- [Görev] İlâhî muhabbetin kemâle ermesini konu alan metni, son cümlesinden itibaren sürdürün.

İlâhî Muhabbet Kemâl Bulunca…

İbn Mes’ud radıyallahu anh buyurur:

– “Kişi Kâbe’de rükûn ile makam arasında yetmiş sene ibâdet etse de yine sevdikleri ile haşrolunacaktır” Bir kimse geldi ve Sallallahu aleyhi ve sellem Efendimize:

– Kıyâmet ne vakit kopacaktır, dedi. Fahr-i Kâinat sallallahu aleyhi ve sellem:

– Kıyâmet için ne hazırlık yaptın? buyurdular. O kimse de cevaben:

– Allah’ın ve Rasûlü’nün sevgisini hazırladım, dedi. Peygamber Efendimiz buyurdular:

– “Kişi sevdiğiyle beraberdir.”

- [Verilen malzeme]
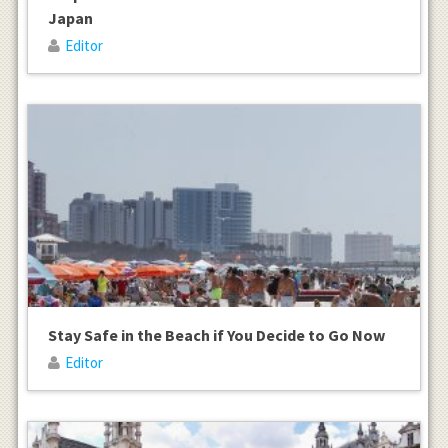
Japan
Editor
Stay Safe in the Beach if You Decide to Go Now
Editor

- [Yanıt]
Abdülkâdir Geylânî kuddise sirruh hazretleri buyurur:

– Allah’ı sevmekte cidden sâdık ve samîmî olan bir mürid, önceleri insanları gördüğünde, onlardan herhangi bir söz işittiğinde veya bir dünyalığa nâil olduğunda, daralır, sıkılır. Öyle ki, mahlûkattan hiç bir şey görmek istemez. Kalbi şaşalar, aklı gâib olur. Gözü kayar, o derecede ki, kalbinin başına rahmet eli gelip de, kendisine sükûnet getirinceye kadar, bu hal üzere devam eder. İzzet ve Celâl sahibi Rabbine yakınlık kokusunu koklayıncaya kadar esriklikten kurtulamaz. Allah’a yakınlık esansını kokladığı an ise derhal ifâkat bulur, ayılır, manevî sarhoşluk ve vecd halinden kurtulur.

Tevhidde, ihlâsta, Rabbini tanımada, O’nu bilmede ve Ona olan muhabbette iyice istikrar kesbettiği zaman ise kendisine sebât gelir. Halka karşı geniş olma ve onlara tahammül etme duygusu hâsıl olur. Allah Teâlâ’dan kendisine bir kuvvet gelir. Böylece hiç bir külfet duymadan, halkın ağırlıklarına katlanır, onlara yaklaşır, kendilerini arar, bütün meşgalesi halkın hizmetlerini görmek olur. Bu esnâda Allah zülcelâl velkemâl hazretleri ile beraber olmaktan da bir an dahi geri durmaz. (Fethü’r-Rabbânî, 20. Meclis)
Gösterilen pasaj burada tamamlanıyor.